Setanta1, thanks for that - I've been wondering about Belling as they're a fraction of the price of Neff.  I reckon I'll only use the big oven once a year and the little one will do the rest of the year.  I'm still looking at ovens and hobs and for a kitchen fitter (none I've spoken to so far inspired confidence).


----------



## tara83 (23 Apr 2008)

If you think you will be using the smaller oven most of the time make sure that both ovens are fan ovens.  With the cheaper brands such as Belling this is not the case.  The top oven is just a standard oven which I for one can't cook with as I'm used to the quicker and more even cooking of a fan oven.  This may be one of the reason the Neff is more expensive.


----------



## gnubbit (23 Apr 2008)

Good tip Tara.  I think we would be mainly using the top oven so this is something we'll look for.  It would be nice to find a decent oven for less than 1500 though!


----------



## MandaC (23 Apr 2008)

The real reason mine did not fit in was because of the Kickboard and the depth of the granite.  Mine was a new house, hence kitchen was prebuilt by the builders.  They did leave enough space for the over and hob, but did not think to check heights!  Some of the gas hobs are very deep and if your worktop is only 28mm.  My granite was about 30mm and it did not fit a gas hob.  However, if you are getting a proper kitchen fitter, he should be able to get around this.

I got my Neff Oven for €650 (last July) on account of knowing someone in the trade. That same person has a Belling oven herself having previously had Neff Stuff herself and would not rate it.

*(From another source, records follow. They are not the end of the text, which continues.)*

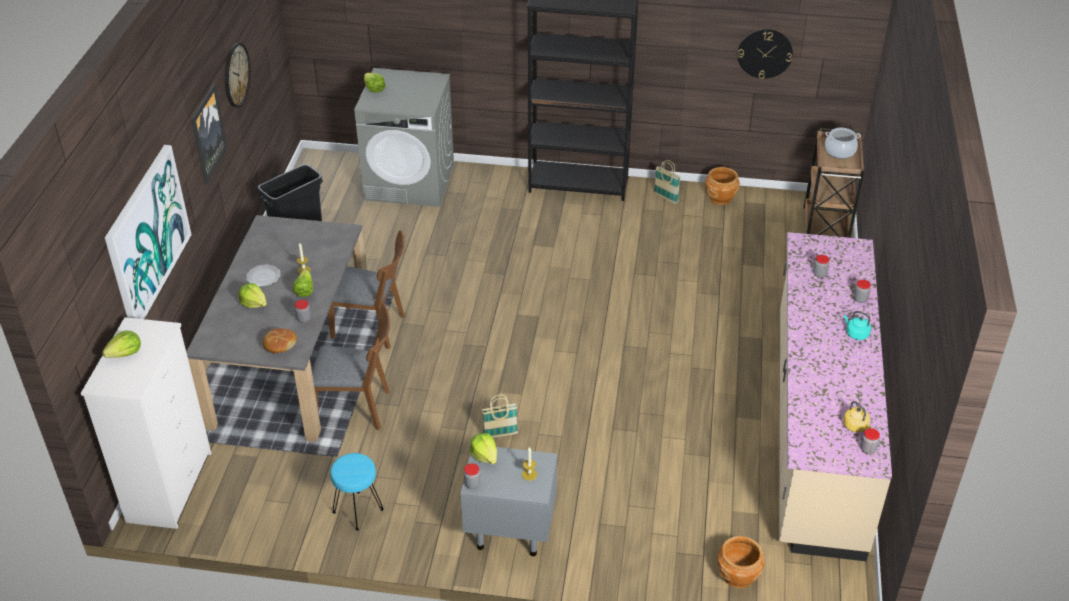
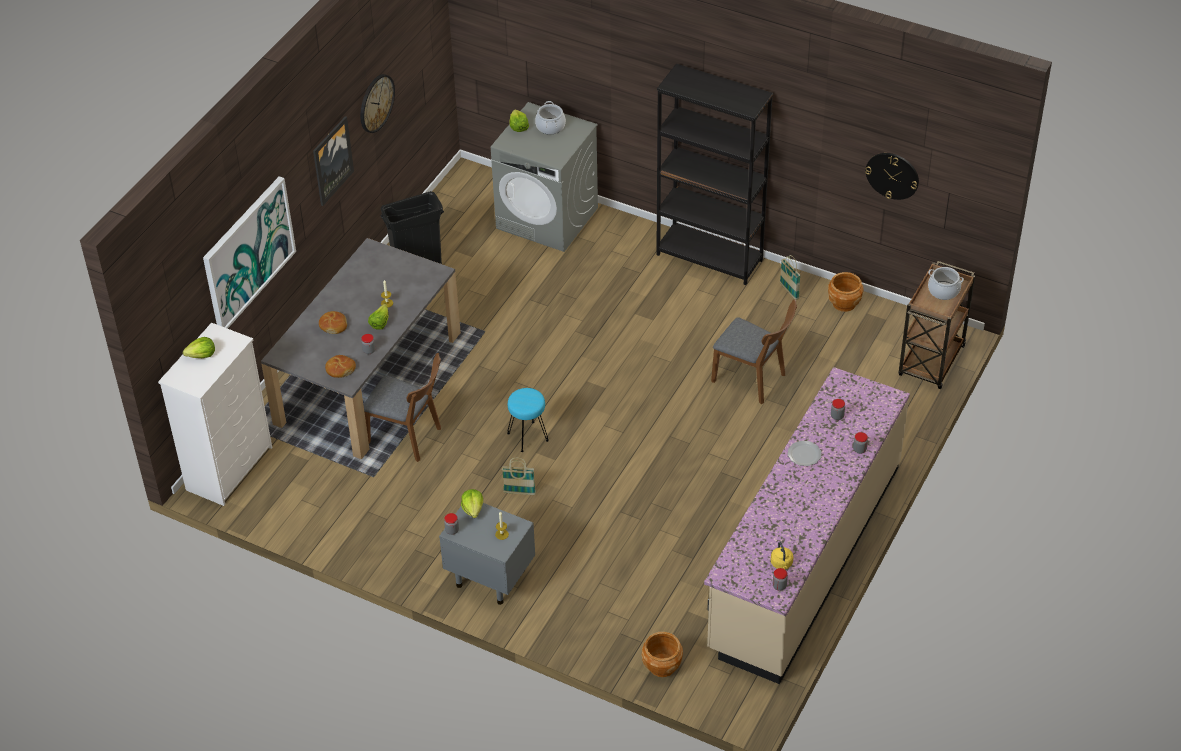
camera: 20 degrees right, 5 degrees up
(254, 303) = (333, 325): lettuce -> bread
(264, 277) = (351, 302): plate -> plate (804, 455)
(358, 510) = (373, 528): turquoise stool -> turquoise stool (528, 436)
(373, 328) = (452, 364): brown chair -> brown chair (753, 380)
(405, 83) = (550, 126): none -> cooking pot
(856, 334) = (834, 481): turquoise kettle -> none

I've just checked your model, mine is not the exact same, it is U1722 (for built in under) and not eye level.  It was a pure pain having to search for a skinny ceramic hob.  I ended up having to get a Zanussi.  This has no buttons, but digitital kind of keys and worked out very expensive for what it is.!  Joe is right about some of the gas hobs being 55mm thick.  There is just one part that is that, but it just happens to be at a part where the cooker extends up too, if you know what I mean.


----------



## gnubbit (23 Apr 2008)

Thanks MandaC, I've already started looking at other hob options - from what you say my thin worktop could be a problem.  Like you, I wanted gas but may well have to go for ceramic.  Which model did you go for in the end?

Interesting that neither you nor your friend rate Neff that highly.  I think I'll go for a cheaper brand since I'm not exactly Nigella or Delia!

Hopefully I'll find an amazingly good kitchen fitter who won't charge the earth and will make everything fit in no problem


----------